Arte sur la série « Dezoom » de Simon Bouisson et Ludovic Zuili

en tant de datajournaliste et cheffe édito. La même année, elle

rencontre l’autrice-réalisatrice Aurore Aubin pour qui elle

travaille en tant qu’assistante réalisatrice édito sur son film

documentaire sulfureux À la recherche du premier boulard (OCS).

Alors qu’elle s’ouvre à la possibilité de la réalisation,

elle signe la même année dans l’agence New Madison en tant

que mannequin professionnelle. Ses collaborations artistiques

avec l’artiste photographe Mélanie Bordas Aubiès en tant que

modèle et performeuse (What is your Wanderlust exposé chez

0fr (Mars 2020, Paris), Blazing (2019), Visions of Justine

(2018)) parachèvent sa détermination à créer et à incarner

des travaux qui l’engagent corporellement et politiquement.
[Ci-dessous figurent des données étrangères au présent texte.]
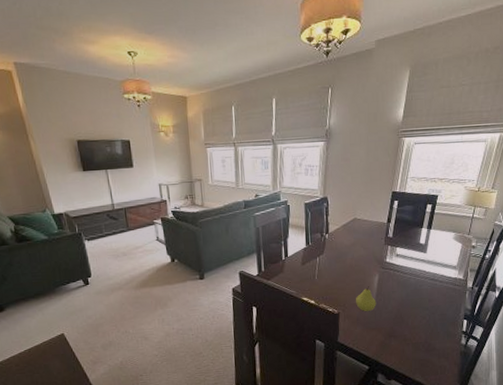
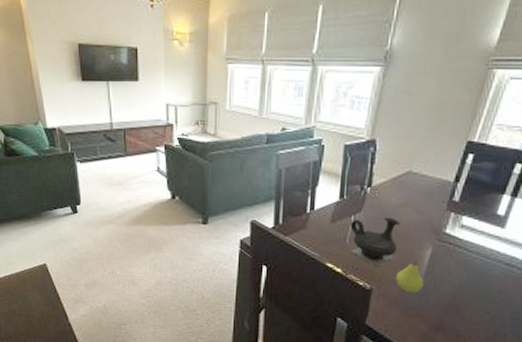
teapot: none [316,255,354,295] -> present [350,217,400,267]

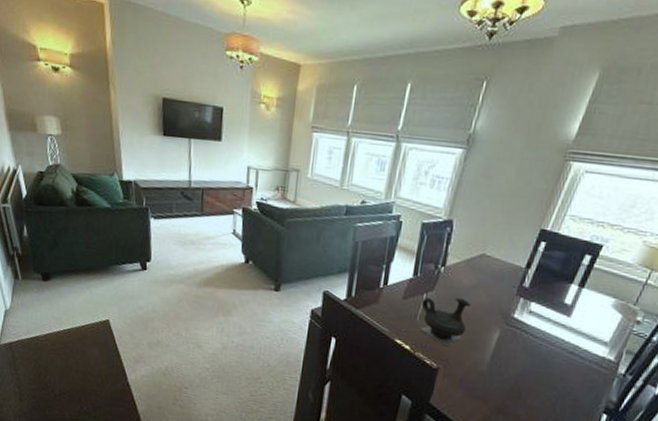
fruit: present [396,261,424,293] -> none [462,343,490,375]

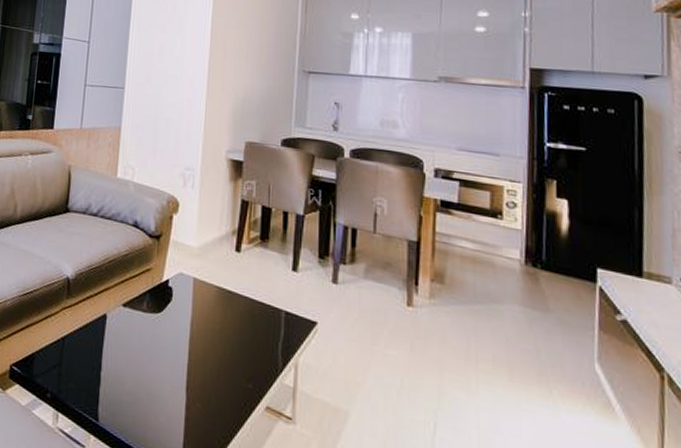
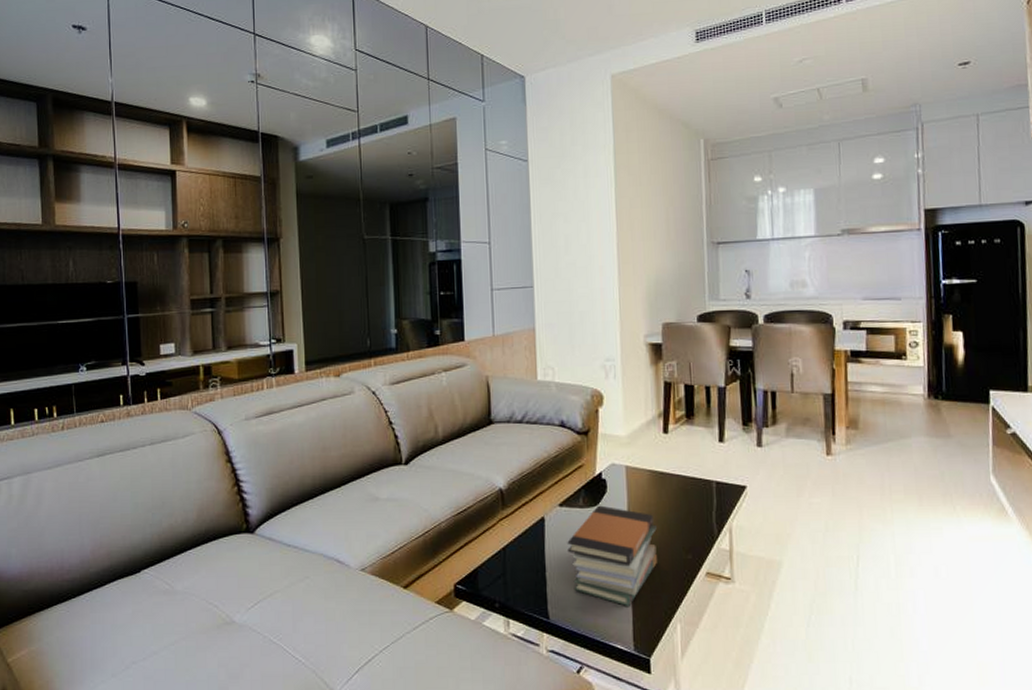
book stack: none [125,312,219,426] -> present [567,505,657,606]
À travers le Le Cri des Corps elle souhaite réaliser un film

manifeste qui met en scène les luttes d’émancipation féministe

et queer ainsi que la nécéssité de bâtir une société basée

sur l’empathie. Elle souhaite se saisir de l’art visuel pour

participer à la révolution des corps en cours et ainsi faire

émerger autrement le sujet de la contraception chimique.